## Start Document

Bidding 4 min read

Joint Ventures for Government Tenders: How They Work

Learn how joint ventures (JVs) work for government tenders in South Africa. Understand JV agreements, BBBEE implications, CIDB grading rules, and when a JV makes sense.

What Is a Joint Venture in Tendering?

A joint venture (JV) is a temporary partnership between two or more companies formed specifically to bid for and deliver a government contract. Each partner brings complementary strengths — one might have the technical expertise while another brings the BBBEE credentials or financial capacity.

JVs are extremely common in South African government procurement, especially in construction, IT, and consulting.

Why Form a Joint Venture?

Access to Larger Contracts

A JV can combine the financial capacity and track record of multiple companies, qualifying for contracts that neither could win alone.

BBBEE Advantages

A JV with a strong BBBEE partner improves your preferential procurement scoring. The BBBEE level of the JV is calculated based on ownership percentages.

Combined CIDB Grading

In construction, JV partners can combine their CIDB gradings to qualify for higher-value contracts (subject to CIDB rules).

Skills and Resource Sharing

Partners bring different capabilities — equipment, staff, geographical presence, or specialised knowledge.

Risk Sharing

The financial and operational risk of large contracts is shared between partners.

Types of Joint Ventures

Integrated JV

  • Partners share all work, resources, and risk
  • Joint management and decision-making
  • Profits and losses shared according to agreed percentages
  • Most common for construction contracts

Non-Integrated JV

  • Each partner is responsible for a defined portion of the work
  • Resources are not necessarily shared
  • Each partner manages their own scope
  • Common for multi-disciplinary projects

JV Agreement Essentials

A proper JV agreement must cover:

  1. Purpose and scope — What tender/contract is the JV for?
  2. Percentage split — What is each partner"s share? (e.g., 60/40, 51/49)
  3. Roles and responsibilities — Who does what?
  4. Financial contributions — How are costs and revenues split?
  5. Management structure — Who leads? How are decisions made?
  6. Dispute resolution — Mediation, arbitration, or litigation?
  7. Duration — Typically for the life of the contract
  8. Exit provisions — What happens if a partner wants to leave?

## End Document
## Start Excerpted data

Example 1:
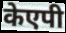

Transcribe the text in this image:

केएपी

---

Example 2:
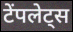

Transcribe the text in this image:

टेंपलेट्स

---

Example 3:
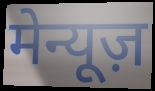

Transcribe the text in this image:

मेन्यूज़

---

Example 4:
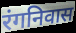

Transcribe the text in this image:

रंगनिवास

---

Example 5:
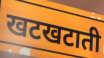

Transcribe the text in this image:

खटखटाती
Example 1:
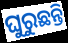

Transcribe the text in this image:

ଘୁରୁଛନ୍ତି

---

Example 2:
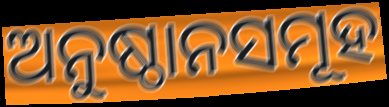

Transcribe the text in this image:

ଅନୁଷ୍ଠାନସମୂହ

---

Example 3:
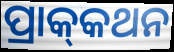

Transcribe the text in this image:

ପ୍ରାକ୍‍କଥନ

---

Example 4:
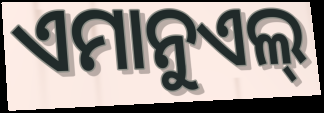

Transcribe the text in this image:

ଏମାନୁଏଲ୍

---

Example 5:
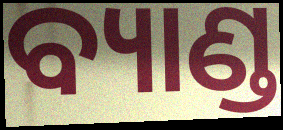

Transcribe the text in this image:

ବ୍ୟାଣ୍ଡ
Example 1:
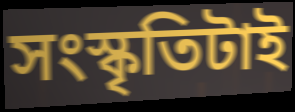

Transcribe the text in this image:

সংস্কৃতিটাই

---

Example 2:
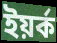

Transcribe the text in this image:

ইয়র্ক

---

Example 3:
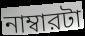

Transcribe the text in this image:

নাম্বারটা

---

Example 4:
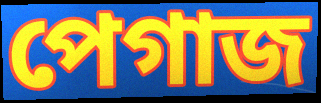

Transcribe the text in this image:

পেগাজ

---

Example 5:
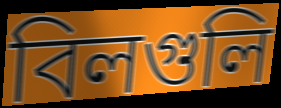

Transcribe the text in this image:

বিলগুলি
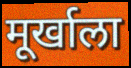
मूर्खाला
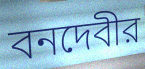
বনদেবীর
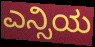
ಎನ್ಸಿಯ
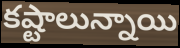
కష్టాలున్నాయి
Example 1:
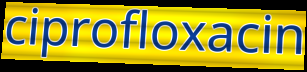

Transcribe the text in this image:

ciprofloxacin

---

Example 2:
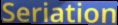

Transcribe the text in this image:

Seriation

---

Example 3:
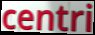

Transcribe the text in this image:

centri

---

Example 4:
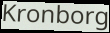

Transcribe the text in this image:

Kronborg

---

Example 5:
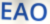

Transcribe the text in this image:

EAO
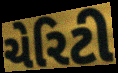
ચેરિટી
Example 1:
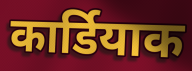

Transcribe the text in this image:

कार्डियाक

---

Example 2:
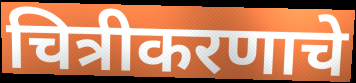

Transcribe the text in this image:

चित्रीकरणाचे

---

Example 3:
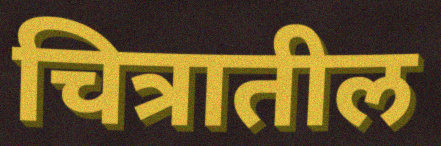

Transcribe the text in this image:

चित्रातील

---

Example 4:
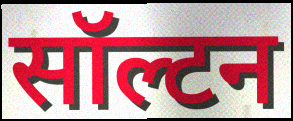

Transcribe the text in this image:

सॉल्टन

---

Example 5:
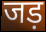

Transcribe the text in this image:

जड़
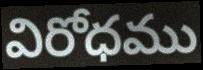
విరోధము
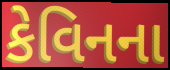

## End Excerpted data
## Start Excerpted data

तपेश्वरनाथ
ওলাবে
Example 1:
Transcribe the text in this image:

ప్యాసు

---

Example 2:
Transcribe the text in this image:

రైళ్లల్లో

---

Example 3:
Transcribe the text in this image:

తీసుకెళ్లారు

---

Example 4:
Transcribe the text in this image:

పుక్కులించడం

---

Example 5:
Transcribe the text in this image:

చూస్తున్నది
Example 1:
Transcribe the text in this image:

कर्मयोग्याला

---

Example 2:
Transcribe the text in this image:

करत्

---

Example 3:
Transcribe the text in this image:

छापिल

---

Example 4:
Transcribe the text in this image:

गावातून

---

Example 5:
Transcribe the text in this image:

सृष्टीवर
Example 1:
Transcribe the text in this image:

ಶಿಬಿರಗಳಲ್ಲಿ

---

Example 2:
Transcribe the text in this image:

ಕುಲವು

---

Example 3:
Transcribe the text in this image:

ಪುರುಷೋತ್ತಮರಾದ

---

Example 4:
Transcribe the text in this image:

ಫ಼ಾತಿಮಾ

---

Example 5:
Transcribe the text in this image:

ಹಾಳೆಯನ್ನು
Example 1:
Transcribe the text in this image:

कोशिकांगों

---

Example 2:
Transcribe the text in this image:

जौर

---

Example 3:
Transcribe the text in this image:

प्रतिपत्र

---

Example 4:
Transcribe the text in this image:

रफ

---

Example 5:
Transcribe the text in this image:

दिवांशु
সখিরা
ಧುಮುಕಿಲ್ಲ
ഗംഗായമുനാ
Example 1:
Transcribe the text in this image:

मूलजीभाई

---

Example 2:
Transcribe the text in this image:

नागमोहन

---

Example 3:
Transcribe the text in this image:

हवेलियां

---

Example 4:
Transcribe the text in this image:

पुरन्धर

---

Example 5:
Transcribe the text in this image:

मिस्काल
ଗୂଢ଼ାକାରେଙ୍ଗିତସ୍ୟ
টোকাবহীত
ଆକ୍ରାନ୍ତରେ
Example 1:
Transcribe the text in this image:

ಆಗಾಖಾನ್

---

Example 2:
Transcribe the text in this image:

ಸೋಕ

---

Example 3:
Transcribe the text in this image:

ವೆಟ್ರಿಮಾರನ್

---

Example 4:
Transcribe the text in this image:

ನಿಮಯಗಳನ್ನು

## End Excerpted data

Objective> Carry on the guide to joint ventures for government tenders, starting right after its last line. The rows were drawn from a separate source.

Output for this exercise>
Important: Most government tenders require the JV agreement to be submitted as part of the bid. Draft it before the tender closing date.

BBBEE and Joint Ventures

The BBBEE level of a JV is calculated as a weighted average of the partners" BBBEE levels, based on their ownership percentage in the JV.

Example:

  • Company A: Level 4 BBBEE, 60% JV share
  • Company B: Level 1 BBBEE, 40% JV share

The JV"s effective BBBEE recognition is a weighted combination, improving the overall score compared to Company A tendering alone.

Key BBBEE Rules for JVs

  • Each partner"s BBBEE level is weighted by their JV percentage
  • The lead partner"s BBBEE certificate must be valid
  • Some tenders require a minimum BBBEE level for the JV overall
  • 51% black-owned JV partners can significantly boost scores

CIDB Grading for Construction JVs

The CIDB has specific rules for how JV grades are calculated:

  • Best grade in the JV determines the starting point
  • Partners must individually hold at least the minimum grade required
  • Combined financial capability is considered
  • A JV cannot tender for a grade higher than the best partner"s grade plus one level

Example: If Partner A is Grade 6 and Partner B is Grade 5, the JV can potentially tender up to Grade 7 (subject to financial requirements).

When a JV Makes Sense

Good reasons to form a JV:

  • The contract is too large for either company alone
  • You lack specific expertise required by the tender
  • You need a better BBBEE score to be competitive
  • The contract requires a geographical presence you do not have
  • The tender specifically encourages or requires JV participation

Bad reasons to form a JV:

  • You are capable of delivering the work alone (JVs add complexity)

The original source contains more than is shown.